En attendant le remake de « Nosferatu », Robert Eggers continue d’explorer la dimension cauchemardesque de ses récits mythiques. « The Witch » et « The Lighthouse » proposaient déjà une atmosphère particulière, afin de catalyser l’effroi, dans un exercice périlleux de mise en scène, mais réussi par bien des aspects. Il fait ainsi sauter les verrous anxiogènes pour se concentrer sur l’imagerie viking, vue et revue dans plusieurs formats récents. Pourtant, le cinéaste reste habile de sa caméra, qui use de lents travellings, comme pour lire les gravures d’une fresque, rempli de combats, de sang et de colère. Il n’est donc pas surprenant qu’il se tourne sur la légende scandinave d'Amleth, qui en a déjà inspiré plus d’un, notamment Shakespeare, à qui on doit la pièce, mais également « Le Roi Lion ».
Mais détrompez-vous si vous croyez tout connaître, car quelques surprises sont de mise, pourvu qu’on ne distingue pas tous les fils blancs du scénario. La tragédie d’Amleth vient alors se confondre avec des motivations banales, où les hommes ne jurent que par le pouvoir et la force brute pour asseoir leur domination. La ruse n’est donc pas une priorité, c’est pourquoi le cinéaste tente d’investir la bestialité de son interprète, Alexander Skarsgård. Si cela se révélait intrigant et trop solennel dans les premières minutes, on finit par perdre cet élan dans la même brume qui a vu naître ce monstre-guerrier. Son désir de vengeance ne laisse pas entrevoir sa part d’humanité, qui le guide ou qui l’incite à questionner les contradictions qu’il rencontre en cours de route. Le destin tout tracé n’est pas fiable, mais il aurait sans doute pu faire preuve d’audace dans une narration fluide, mais trahi par son sens du spectacle, qui laisse couler trop de sang et de subtilité.
Le souci du détail est alors salué, où l’on pourrait y découvrir une certaine authenticité, comme pour témoigner d’un folklore bien plus complexe que quelques haches et du tissu crasseux.

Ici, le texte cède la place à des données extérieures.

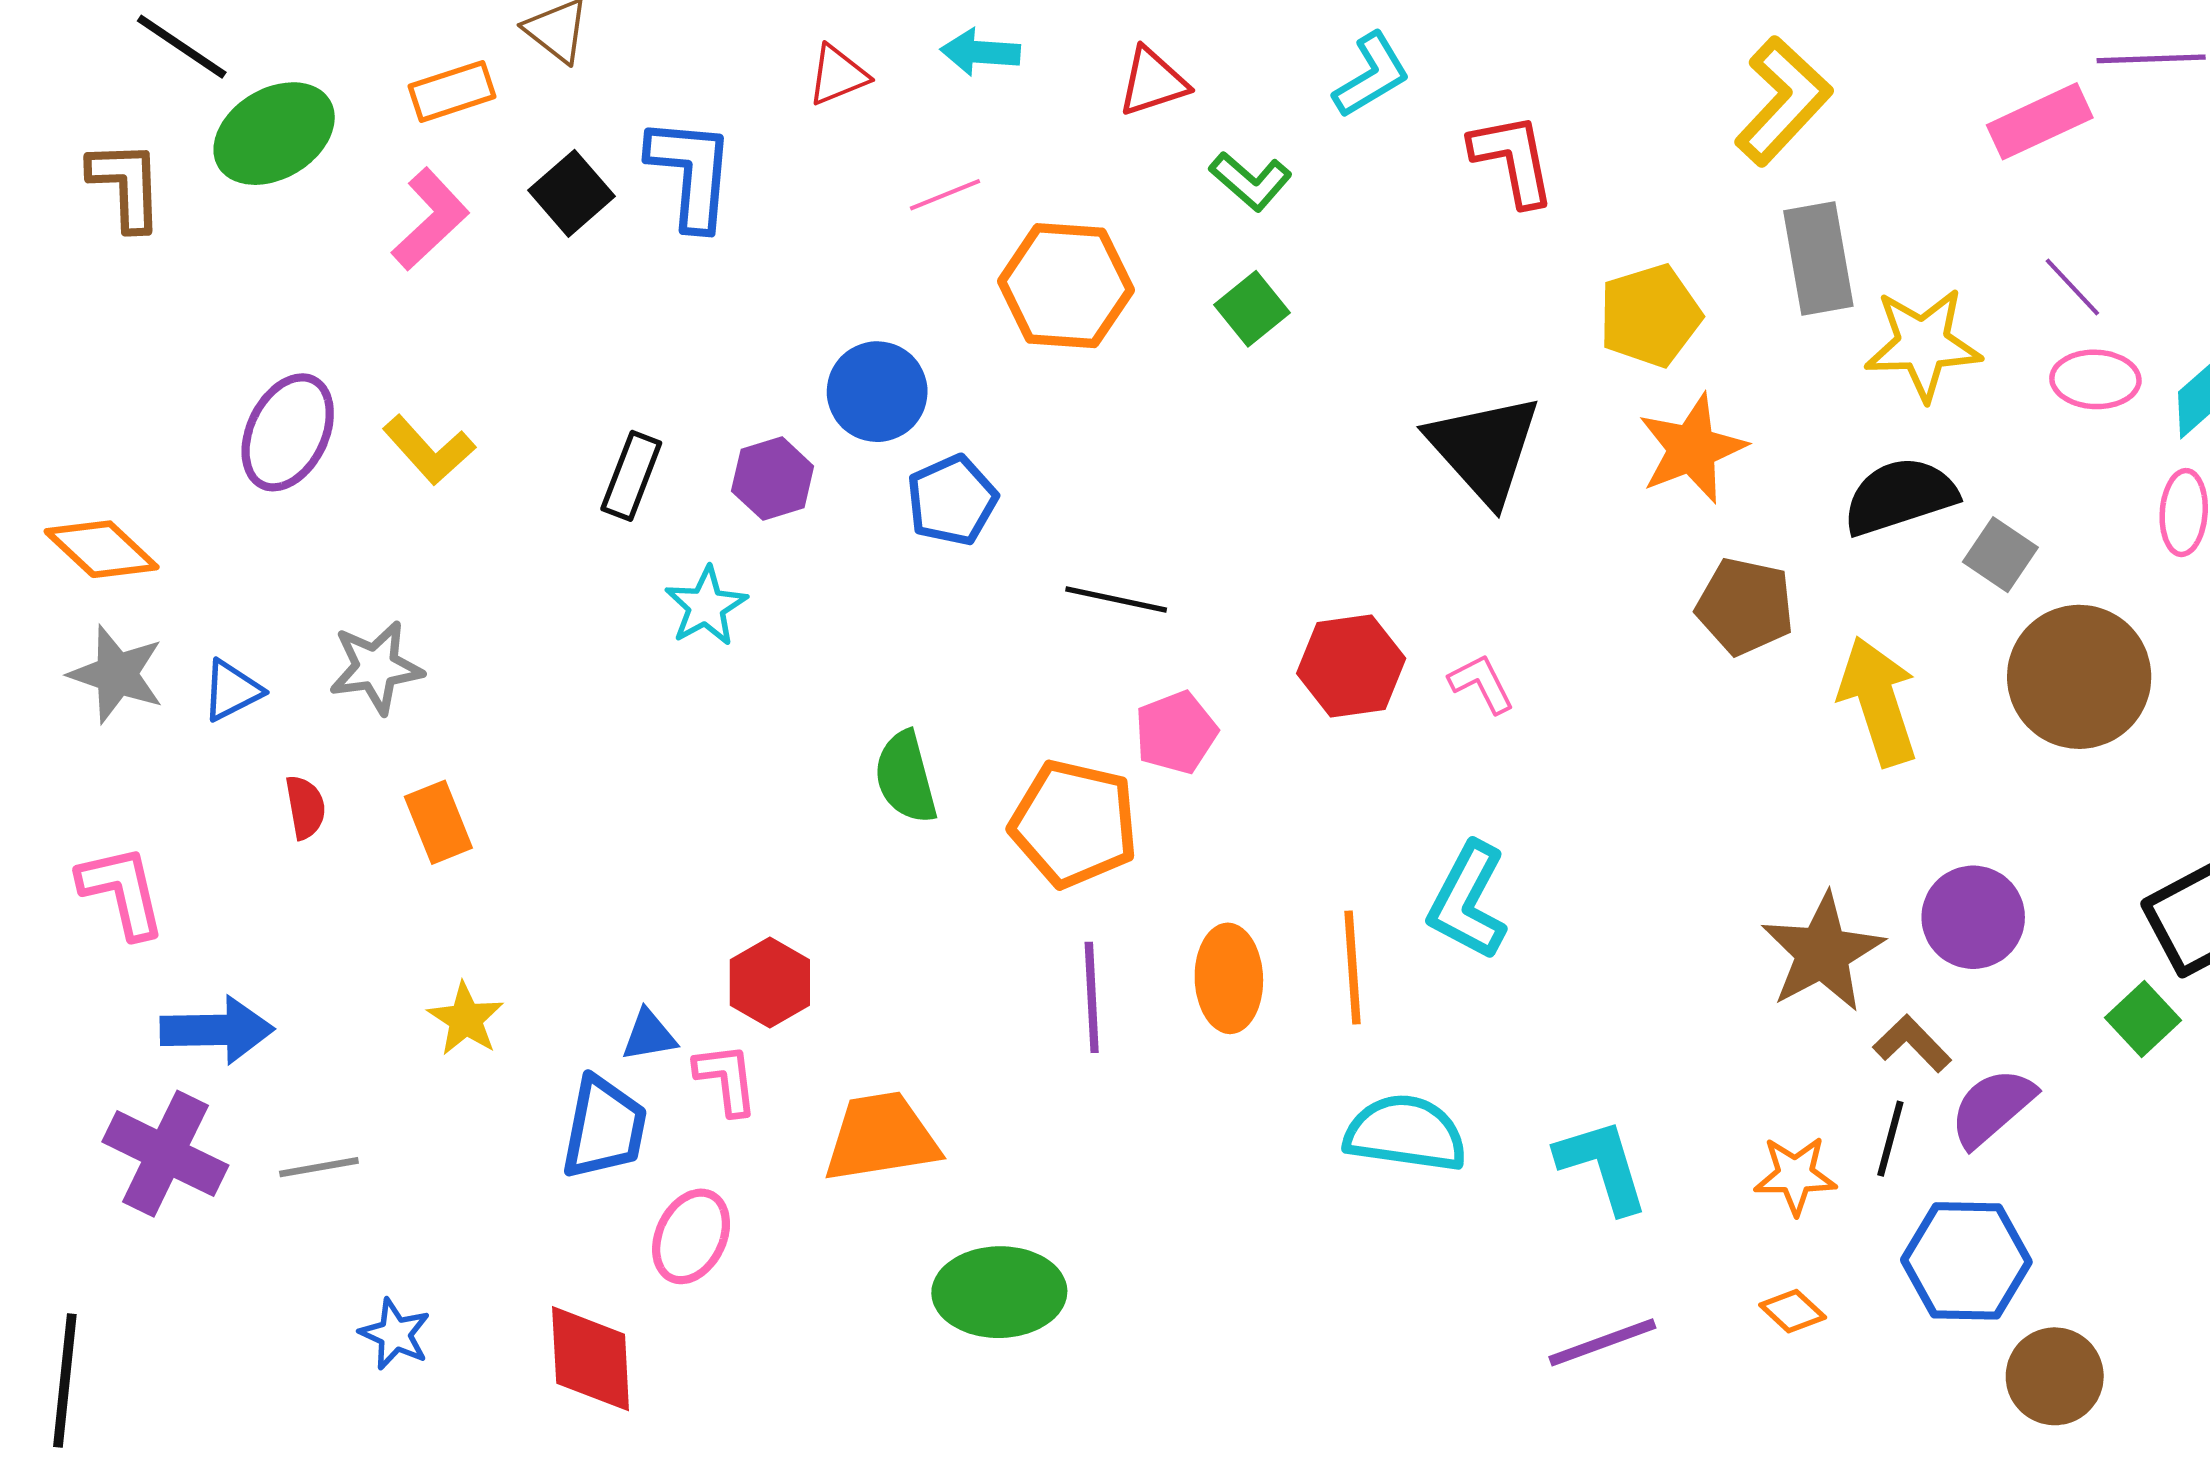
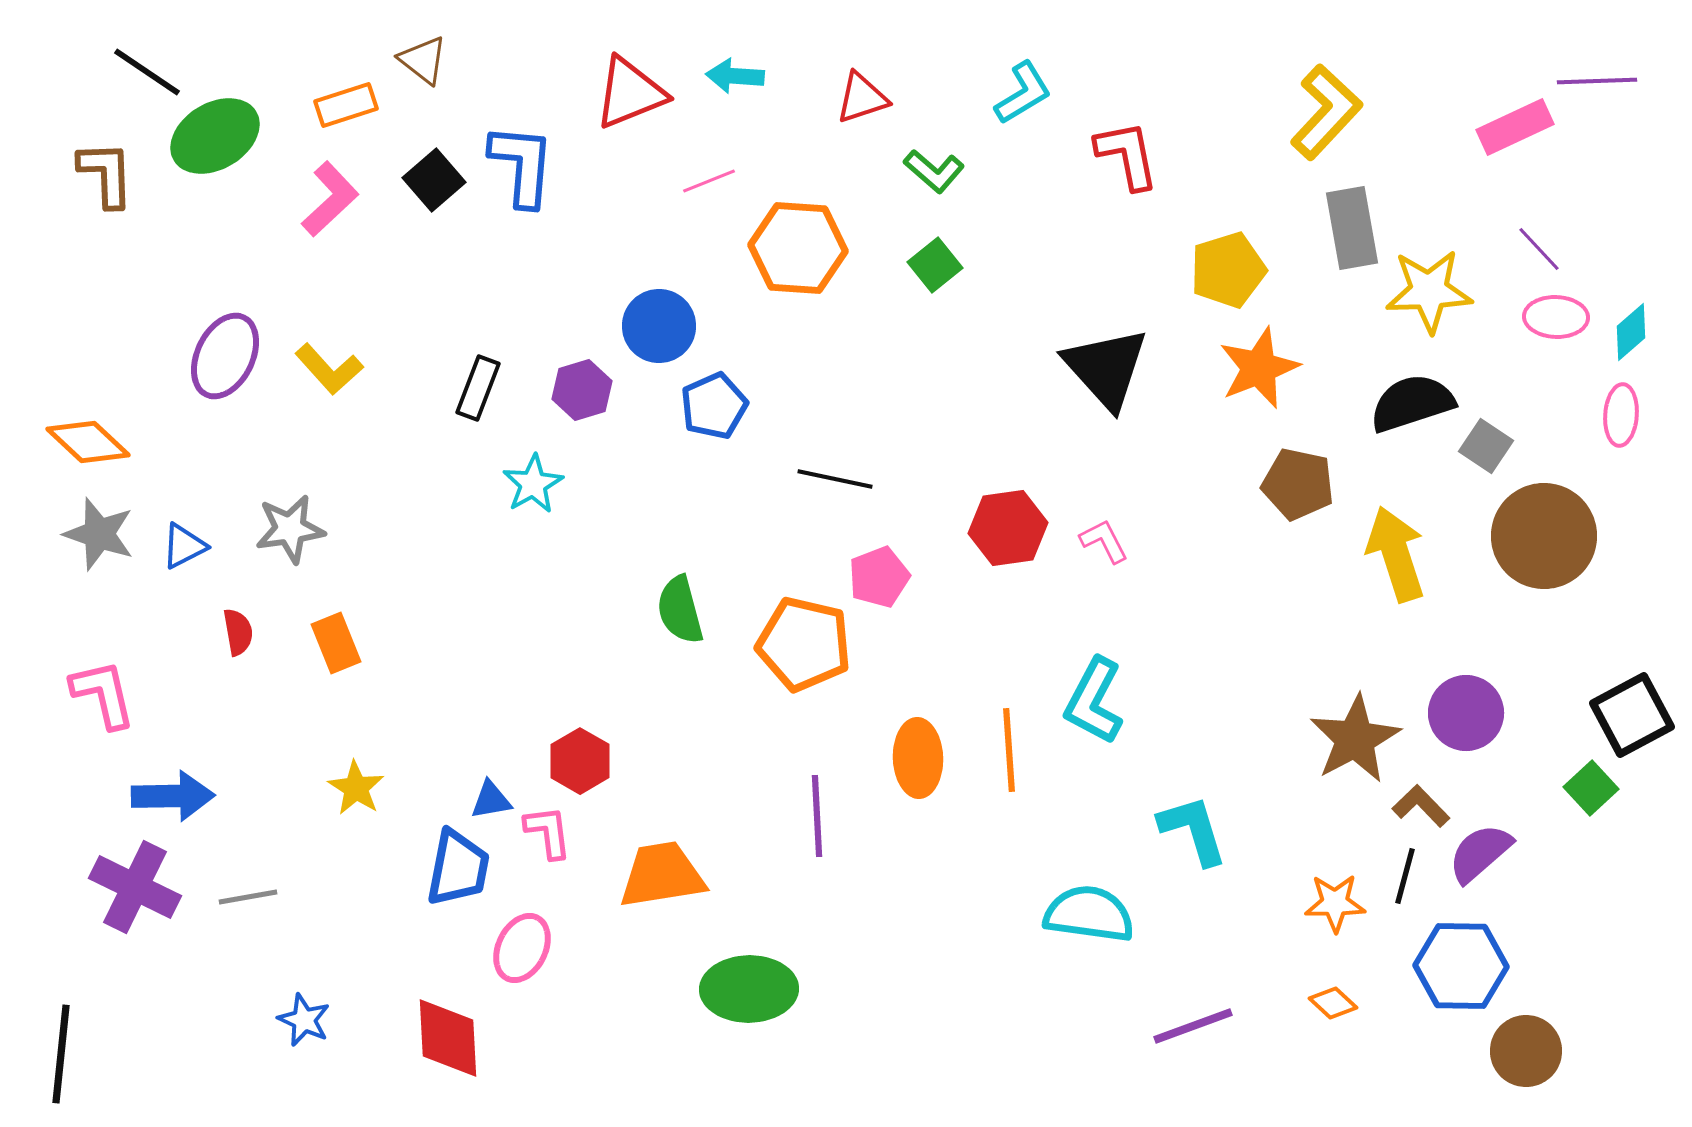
red triangle: (838, 75) -> (630, 93), size x1.6
purple line: (1092, 997) -> (817, 816), moved
cyan semicircle: (1405, 1133) -> (1089, 914), moved
cyan L-shape: (1602, 1166) -> (1193, 830), moved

Tout cela en valait-il la peine ? Les rituels et autres apparitions démoniaques finissent par obséder Eggers, qui ne manœuvre plus que par la citation, où un fils réclame les cendres de son défunt père. Amleth cherche ainsi à s’affranchir de la haine qui le mutile de l’intérieur, afin qu’il retrouve son humanité, là où il l’a laissé. La présence et l’aura d’Olga (Anya Taylor-Joy) justifient cette voie, trop visible pour qu’on l’ignore. Le réalisateur n’est plus dans l’économie, mais bien dans un spectacle violent et assumé. Le duel avec l’oncle Fjölnir (Claes Bang) démontrera quelques maladresses, inhérentes à ce projet, très ambitieux, mais mal exécuté dans l’ensemble.
« The Northman » veille ainsi au bon divertissement sur fond d’hémoglobine, bien chargée, se présentant comme un film d’auteur à la limite de la définition. Il est de ceux qui prennent leur temps, de ceux qui cherchent à parsemer les graines de la fureur avant de la déchaîner, dans un plan-séquence graphique et toujours bienvenu. Nous sommes pourtant loin du compte et ce qui frappe sans conséquences, c’est bien la torpeur du héros, une figure brisée et en même temps banalisée. Il en faudra un peu plus pour totalement nous séduire. Reste une aura particulière, qui tranche parfaitement avec l’assaut massif de blockbusters, qui ne se donne pas les moyens de rentrer dans l’Histoire.